Lexipedia

Berset Alain · Bundesrat · 2018-03-07

Berset Alain · Bundesrat · Freiburg · 2018-03-07

Wortprotokoll

Madame Heim, je peux vous confirmer que nous partageons votre souhait que l'économicité du remboursement des produits médicaux soit vraiment bien assurée. Dans ce sens, vous avez aussi mentionné ce que nous avons fait en 2006 et en 2010, et ce que nous faisons encore actuellement. Nous avons lancé une grande révision de la LiMA depuis fin 2015 et, à peu près tous les six mois, de nouvelles modifications entrent en vigueur. Nous savons aussi l'attention que le Parlement porte à ces questions et nous en sommes d'ailleurs très heureux parce que cela veut dire que nous pouvons travailler dans la même direction.

J'ai parlé des travaux qui ont débuté, pour cette phase-ci, fin 2015. De premières adaptations sont entrées en vigueur le 1er août 2016. Tous les six mois environ, comme je le mentionnais tout à l'heure, de nouvelles modifications entrent en vigueur. Je peux vous redire ici, comme je l'ai fait précédemment dans la réponse à la motion Clottu 16.3069, que nous aurons en mars et en avril de cette année, donc tout soudain, l'entrée en vigueur de modifications qui concernent deux domaines très importants de la LiMA, à savoir le matériel de pansement et les appareils de mesure pour les diabétiques. Ce travail se poursuivra pour se terminer à la fin de 2019.

Maintenant, est-ce qu'on peut aller au-delà et appliquer aux moyens et appareils les mêmes règles que celles qui prévalent pour les médicaments? Ce qu'il faut savoir, c'est que pour les dispositifs médicaux, contrairement aux médicaments, le prix d'usine n'a pas une valeur clairement définissable - d'ailleurs, il n'existe pas non plus sur le plan international de donnée correspondante. Au contraire, les tarifs dépendent des quantités livrées, du canal de distribution, des prestations complémentaires qui peuvent être comprises dans le prix - par exemple une permanence téléphonique, la livraison en dehors des heures de bureau, des instructions, les prestations de service, etc. Cela rend précisément la comparaison avec les prix à l'étranger plus difficile à établir que dans le domaine des médicaments.

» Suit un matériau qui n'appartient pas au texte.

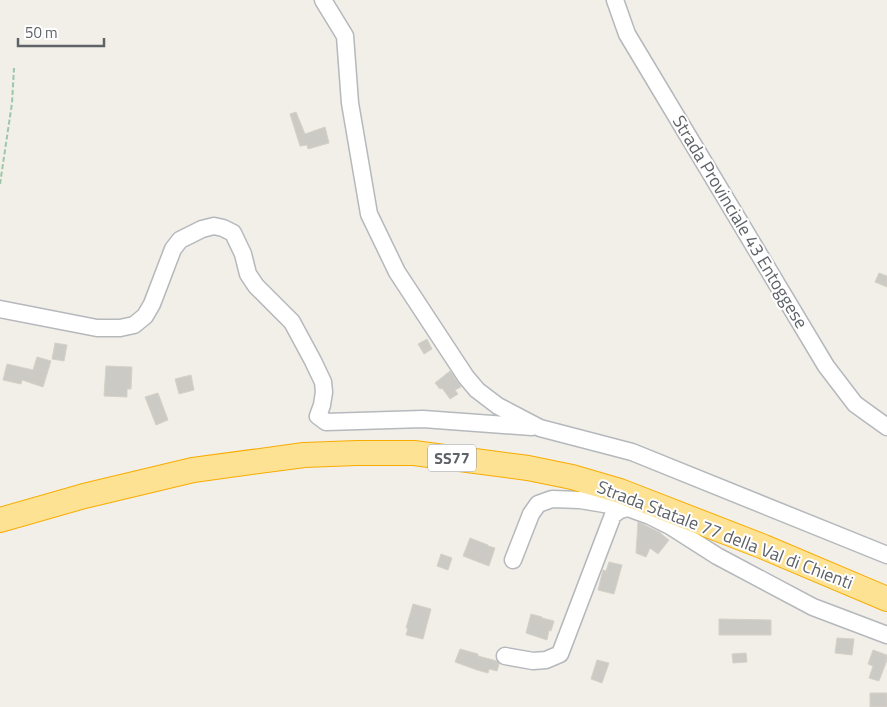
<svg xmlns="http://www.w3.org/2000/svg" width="887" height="707" font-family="'Titillium Web',sans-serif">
  <rect width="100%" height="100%" fill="#f1efe8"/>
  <!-- building -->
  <path fill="#cccac5" stroke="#d6d1c6" d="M 296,112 L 305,134 L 325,127 L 329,143 L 308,149 L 307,145 L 300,146 L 290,114 Z
    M 879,273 L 887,276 L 887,287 L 875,282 Z
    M 427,339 L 432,349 L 424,354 L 418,344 Z
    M 55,343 L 67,345 L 64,361 L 52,359 Z
    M 37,357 L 51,361 L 43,387 L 22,380 L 21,384 L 3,380 L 7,364 L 33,370 Z
    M 106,366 L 132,367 L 131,389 L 127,389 L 127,397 L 104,396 Z
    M 450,371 L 461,387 L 455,390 L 458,394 L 450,399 L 442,388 L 440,389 L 435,383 Z
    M 191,375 L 194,390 L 179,394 L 175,379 Z
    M 158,393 L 168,420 L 156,425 L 145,397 Z
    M 638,522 L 661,533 L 660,533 L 669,540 L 658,554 L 650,548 L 646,557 L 636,553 Z
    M 470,538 L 488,545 L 488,546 L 495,548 L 489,566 L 463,556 Z
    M 441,554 L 452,558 L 448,570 L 437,566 Z
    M 609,562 L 622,565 L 614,594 L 598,590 L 603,570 L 606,571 Z
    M 413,604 L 431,609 L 423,639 L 406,635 L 408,628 L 406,628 Z
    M 531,614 L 542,617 L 542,618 L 554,621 L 551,631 L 549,630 L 547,640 L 526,633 Z
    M 719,619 L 771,620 L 771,635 L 719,635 Z
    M 837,638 L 854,639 L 852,655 L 835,653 Z
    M 460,649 L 478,654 L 478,656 L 497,661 L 499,664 L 497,671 L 489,669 L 488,673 L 477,670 L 455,662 Z
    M 873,650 L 887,655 L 887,660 L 879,681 L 869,678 L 873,666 L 868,664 Z
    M 746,653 L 747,662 L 733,663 L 732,654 Z
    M 597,660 L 609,663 L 602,683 L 591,679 Z
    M 870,693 L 887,693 L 887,707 L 870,707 Z"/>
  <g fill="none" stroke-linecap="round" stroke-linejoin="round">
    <defs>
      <path id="minor" d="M 323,0 L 345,36 L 350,103 L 369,214 L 397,272 L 466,377 L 477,390 L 498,406 L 540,428 L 632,452 L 887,555
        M 615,0 L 627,34 L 826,366 L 855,404 L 887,427
        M 0,309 L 97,328 L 120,328 L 134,325 L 145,316 L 152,304 L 173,249 L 180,240 L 202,229 L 214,226 L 223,228 L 233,233 L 243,254 L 248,274 L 256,286 L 292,322 L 313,361 L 323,382 L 324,392 L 322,405 L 318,416 L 326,422 L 423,419 L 532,427
        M 513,560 L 531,514 L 538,504 L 552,499 L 580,500 L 610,505 L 620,510
        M 505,656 L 533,661 L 546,660 L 560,654 L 613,515 L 620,510 L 628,508 L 650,516 L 670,526 L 717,556 L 813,607 L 887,635"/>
      <path id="highway" d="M 0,520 L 84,496 L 193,470 L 304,455 L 357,453 L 414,453 L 528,468 L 572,477 L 620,491 L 764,547 L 887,599"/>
    </defs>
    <!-- minor casing -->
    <use href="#minor" stroke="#b5b8bc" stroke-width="19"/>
    <!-- highway casing -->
    <use href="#highway" stroke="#f9ab00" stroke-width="26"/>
    <!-- path -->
    <path stroke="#9cc7a9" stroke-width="2" stroke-dasharray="5 2.5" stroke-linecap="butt" d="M 0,184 L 12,103 L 14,68"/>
    <!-- minor -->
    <use href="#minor" stroke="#fff" stroke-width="16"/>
    <!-- highway -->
    <use href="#highway" stroke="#fde293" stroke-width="24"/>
  </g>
  <g text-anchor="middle" stroke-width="4" stroke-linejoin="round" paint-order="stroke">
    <!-- shield labels -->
    <rect fill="#fff" stroke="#8f9295" stroke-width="1" x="428" y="444.5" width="48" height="27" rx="4"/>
    <g font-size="16" font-weight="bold" fill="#5f6368">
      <text x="452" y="464">SS77</text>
    </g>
    <!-- street labels -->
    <g font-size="18" fill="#5f6368" stroke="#fff">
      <text transform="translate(740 222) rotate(59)" y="6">Strada Provinciale 43 Entoggese</text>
      <text transform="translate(725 535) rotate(21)" y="6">Strada Statale 77 della Val di Chienti</text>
    </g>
  </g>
  <!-- scale -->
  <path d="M18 38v8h86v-8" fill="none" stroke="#5f6368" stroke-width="2.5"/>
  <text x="25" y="38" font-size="15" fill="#5f6368" stroke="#ffffff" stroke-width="4" paint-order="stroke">50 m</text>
</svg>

Nous estimons qu'un système qui serait analogue à la liste des spécialités - ce que vous proposez dans la motion - ne serait réalisable pour la LiMA qu'avec un surcroît de travail très important. Nous avons, avec la liste des spécialités, environ 2500 médicaments pour lesquels toute une série d'informations sont disponibles, aussi sur le plan international. Avec la LiMA, nous avons par contre un nombre beaucoup plus important d'objets, avec finalement un volume de coûts global beaucoup plus faible.

Les 2500 médicaments entraînent des coûts d'environ 5 à 6 milliards de francs à la charge de l'assurance obligatoire des soins. Il y a plus de 10 000 positions dans la LiMA pour un volume global de coûts bruts qui est dix à onze fois inférieur au volume de coûts des médicaments. Les coûts selon la LiMA quant à eux sont estimés de 470 à 500 millions de francs. Je dis cela pour vous rappeler que le Conseil fédéral regarde toujours ce qu'il en est sur le plan de l'efficience, où il doit agir, où il doit investir le plus de moyens, le plus de ressources. C'est là que cela a vraiment des effets aussi importants sur le suivi des coûts de la santé et sur la part des coûts à la charge de l'assurance obligatoire des soins. Si l'on regarde le nombre de positions au regard du volume global des coûts, il est très important d'agir, et nous le faisons. En revanche, si le système était le même que celui qui est en [PAGE 278] place pour les médicaments, il nous paraît que ce ne serait pas le meilleur moyen pour véritablement agir avec toute la vigueur nécessaire là où ce serait le plus utile.

C'est avec cette argumentation que le Conseil fédéral a proposé de rejeter la motion Heim, ce qui ne nous empêchera pas, à la fin de la procédure actuelle, qui a commencé à la fin de 2015 et qui doit se terminer à la fin de 2019, de faire avec les commissions parlementaires un bilan. Celui-ci sera réalisé, et, peut-être à ce moment-là, nous verrons s'il y a des adaptations qui seront encore nécessaires pour l'avenir.